● 工作任務 1: 依摘錄所述,「富強」作為一種思想和義旨,原本出自哪一家?
● 工作任務 2: 請從摘錄中含有「將「自強/富強」觀念的移入視」的字句開始抄錄,抄到「未有之變局」和「智勇俱困」。」為止,一字不改。

● 摘錄:
************

將「自強/富強」觀念的移入視為中國近代化/現代化的發端,楊先生看重與深究的,是中西交衝的痛感程度和其中的義理轉向。在首篇《經世之學的延伸和中國近代化的歷史起點》中:「庚申之變以沉重一擊致創巨痛深……與二十年前的士議比中英鴉片戰爭為『海疆騷動』,這是一種明顯的不同。」在第12篇《近代中國的兩個觀念及其通貫百年的歷史因果》中:「作為一種思想和義旨,『富強』原本出自法家並歸屬於法家。因此,在儒學灌輸浸潤二千多年之後倡言『富強』,不能不算是顯然的大變。……由此形成的歷史因果,則使古老的中國社會在移花接木之中不復再能盡循舊時故轍,同時也是古老的中國藉助於這種變化而獲得了一個近代化的真實起點。其間既有時勢造人,也有人造時勢。」而其中涵攝的「營造物力、技術主義和民族意識」,使得中國的近代化從一開始就有別於西方,「自其發端之日便已帶著與生俱來的不平衡性和不完整性」。中國是被被動拖入近代化的。筆到之處,一次次點明這樣一個事實:在被動中引入的各種陌生事務因為不是內生的、自主的、從長計議的,常常在倉促和錯解中被夾生地鍥入中國社會,並在日後不斷反嗝出消化不良的隔夜之氣。
最先對接中西的「撫夷局」在原先的設想裡是個應急的臨時機構,稍稍太平後是要「裁撤」、以「符舊制」的,不想業務繁忙,升格為「總理各國事務衙門」(辛丑後改為外務部),41年間儼然成為這個國家「綜乎六部」、「牽匯萬端」的所在,並在身不由己中一變再變。與此同時一次又一次刷新的,是朝廷中那些自大陳腐、僵化迷信的腦袋。兩江總督裕謙剝下「白黑夷匪」兩張人皮、抽其筋以作馬韁的血性沒能阻退夷人,相反引來更強烈的報復,一個月後,英國人就攻佔了鎮海(《晚清的士人與世相》第109頁)。在一輪輪的敗陣吃痛之後,在蔑視、憤怒、懼畏、痛惡和驚訝的情緒迭變之後,那一代人心中便有了刻進骨頭裡的困境意識,陪伴他們終老的是「數千年未有之變局」和「智勇俱困」。

************

圖表理解資料:
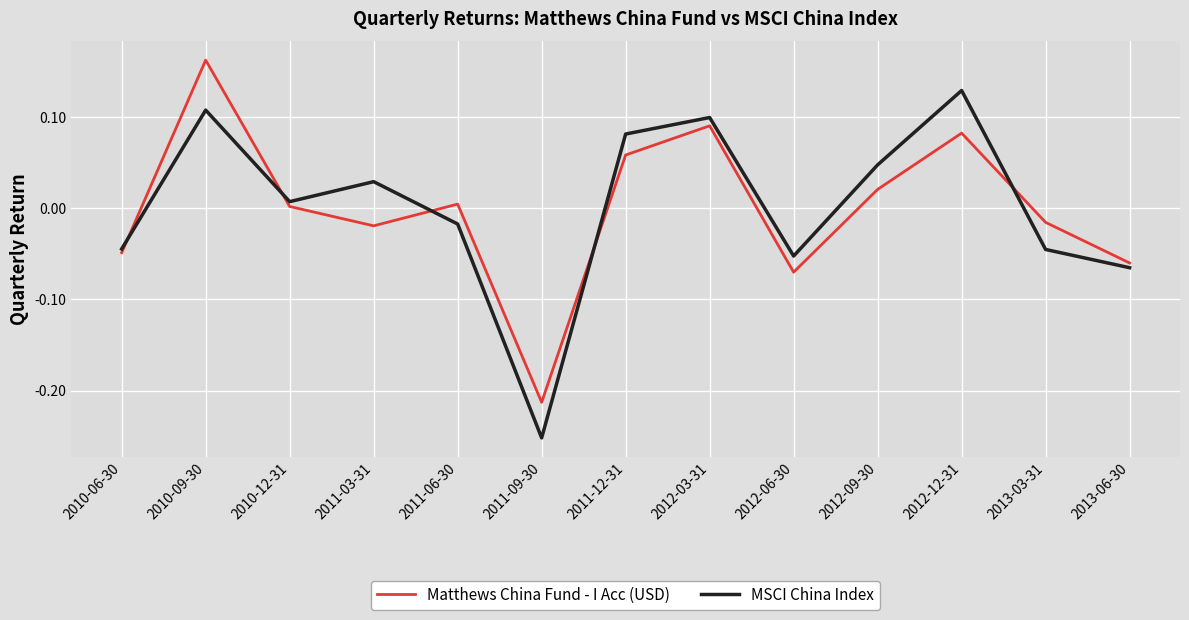

In MSCI China Index, how many points are higher than both neighbors (excluding endpoints)?

4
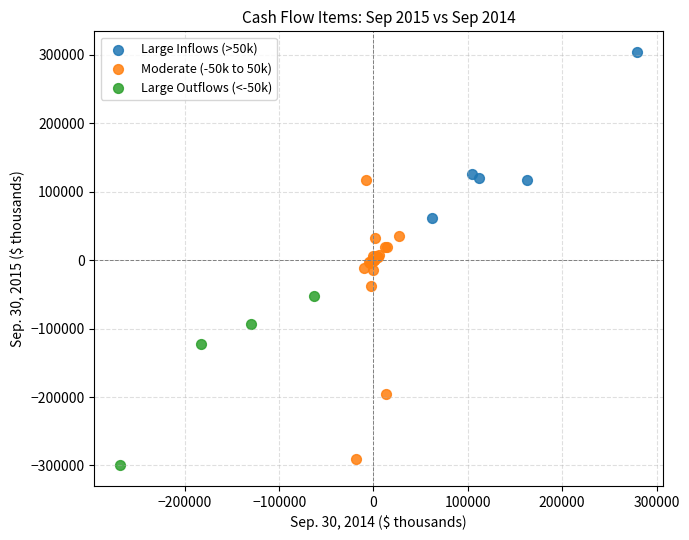

Which series reaches the maximum Y coordinate?

Large Inflows (>50k)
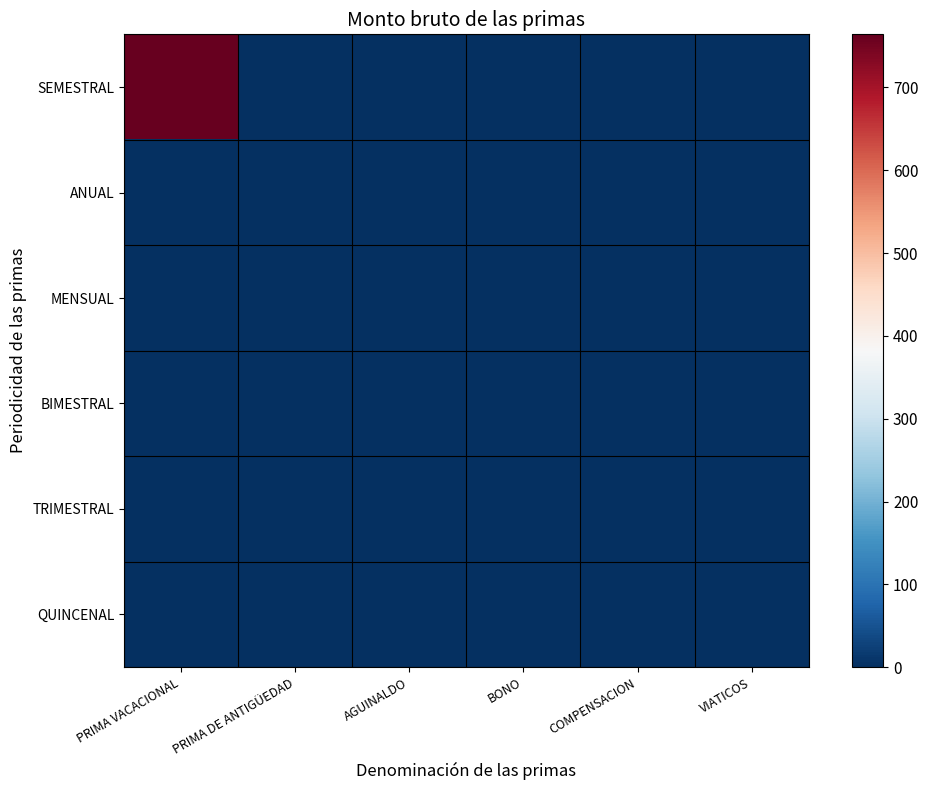

List the series in order of their peak value, lowest first.

ANUAL, MENSUAL, BIMESTRAL, TRIMESTRAL, QUINCENAL, SEMESTRAL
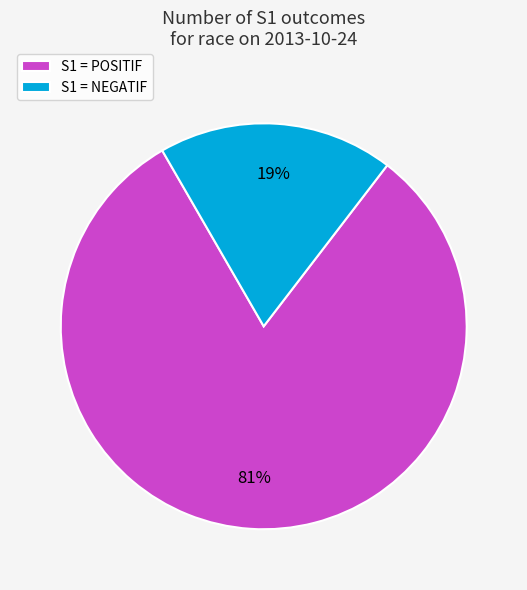

How many slices are in this pie chart?

2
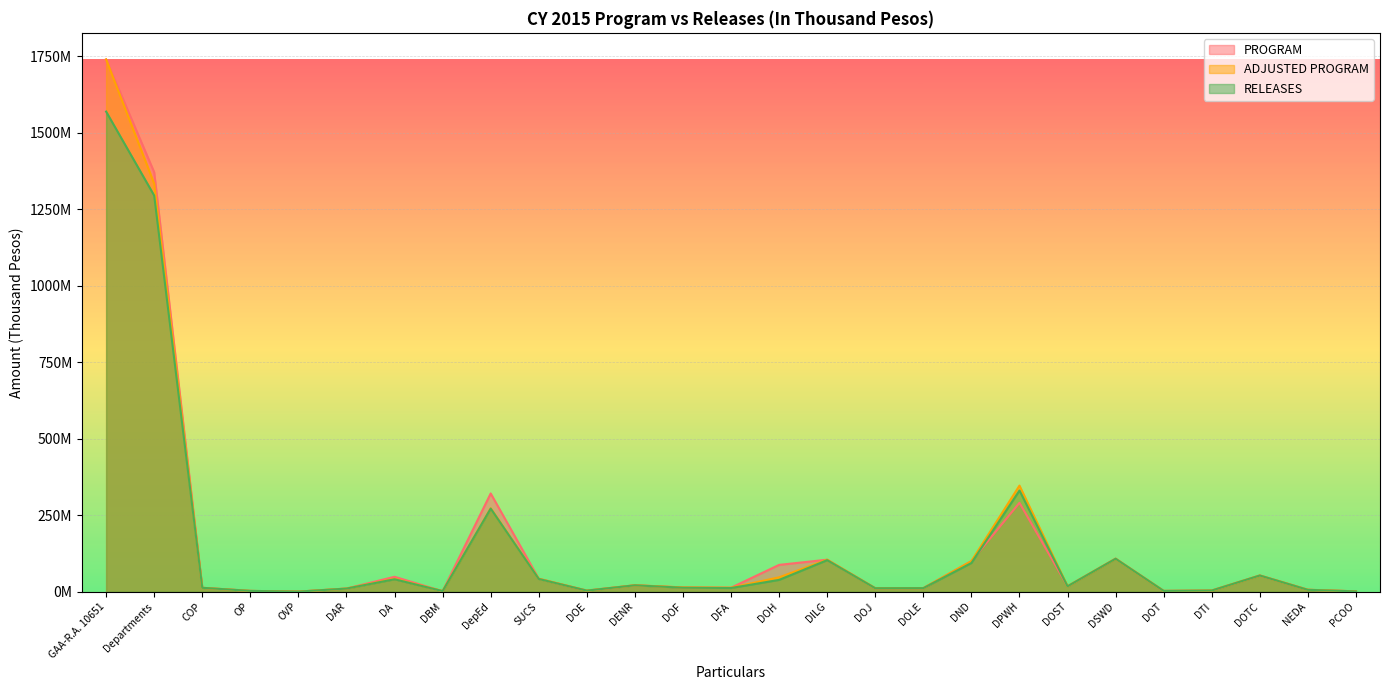

Which series has the largest range (max minus min)?

PROGRAM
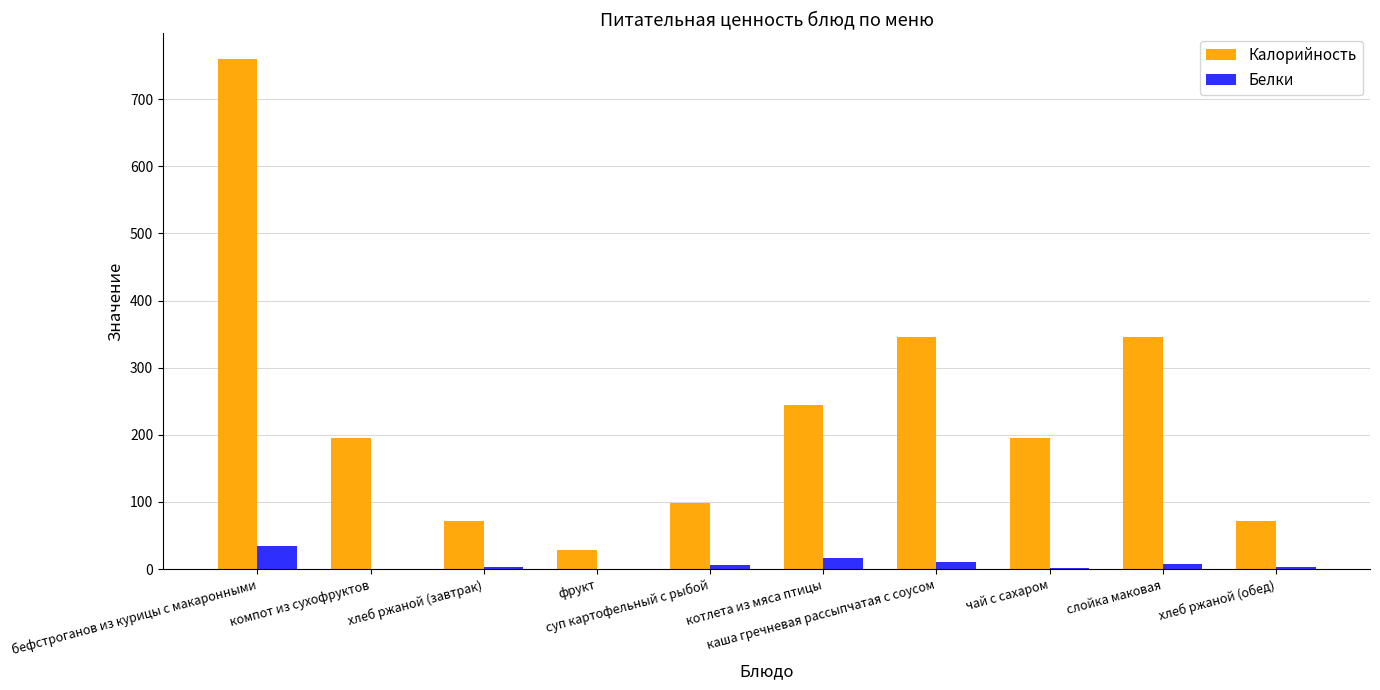

What is the maximum value shown in the chart?

760.0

************

● 輸出 1: 法家。

● 輸出 2:
將「自強/富強」觀念的移入視為中國近代化/現代化的發端,楊先生看重與深究的,是中西交衝的痛感程度和其中的義理轉向。在首篇《經世之學的延伸和中國近代化的歷史起點》中:「庚申之變以沉重一擊致創巨痛深……與二十年前的士議比中英鴉片戰爭為『海疆騷動』,這是一種明顯的不同。」在第12篇《近代中國的兩個觀念及其通貫百年的歷史因果》中:「作為一種思想和義旨,『富強』原本出自法家並歸屬於法家。因此,在儒學灌輸浸潤二千多年之後倡言『富強』,不能不算是顯然的大變。……由此形成的歷史因果,則使古老的中國社會在移花接木之中不復再能盡循舊時故轍,同時也是古老的中國藉助於這種變化而獲得了一個近代化的真實起點。其間既有時勢造人,也有人造時勢。」而其中涵攝的「營造物力、技術主義和民族意識」,使得中國的近代化從一開始就有別於西方,「自其發端之日便已帶著與生俱來的不平衡性和不完整性」。中國是被被動拖入近代化的。筆到之處,一次次點明這樣一個事實:在被動中引入的各種陌生事務因為不是內生的、自主的、從長計議的,常常在倉促和錯解中被夾生地鍥入中國社會,並在日後不斷反嗝出消化不良的隔夜之氣。
最先對接中西的「撫夷局」在原先的設想裡是個應急的臨時機構,稍稍太平後是要「裁撤」、以「符舊制」的,不想業務繁忙,升格為「總理各國事務衙門」(辛丑後改為外務部),41年間儼然成為這個國家「綜乎六部」、「牽匯萬端」的所在,並在身不由己中一變再變。與此同時一次又一次刷新的,是朝廷中那些自大陳腐、僵化迷信的腦袋。兩江總督裕謙剝下「白黑夷匪」兩張人皮、抽其筋以作馬韁的血性沒能阻退夷人,相反引來更強烈的報復,一個月後,英國人就攻佔了鎮海(《晚清的士人與世相》第109頁)。在一輪輪的敗陣吃痛之後,在蔑視、憤怒、懼畏、痛惡和驚訝的情緒迭變之後,那一代人心中便有了刻進骨頭裡的困境意識,陪伴他們終老的是「數千年未有之變局」和「智勇俱困」。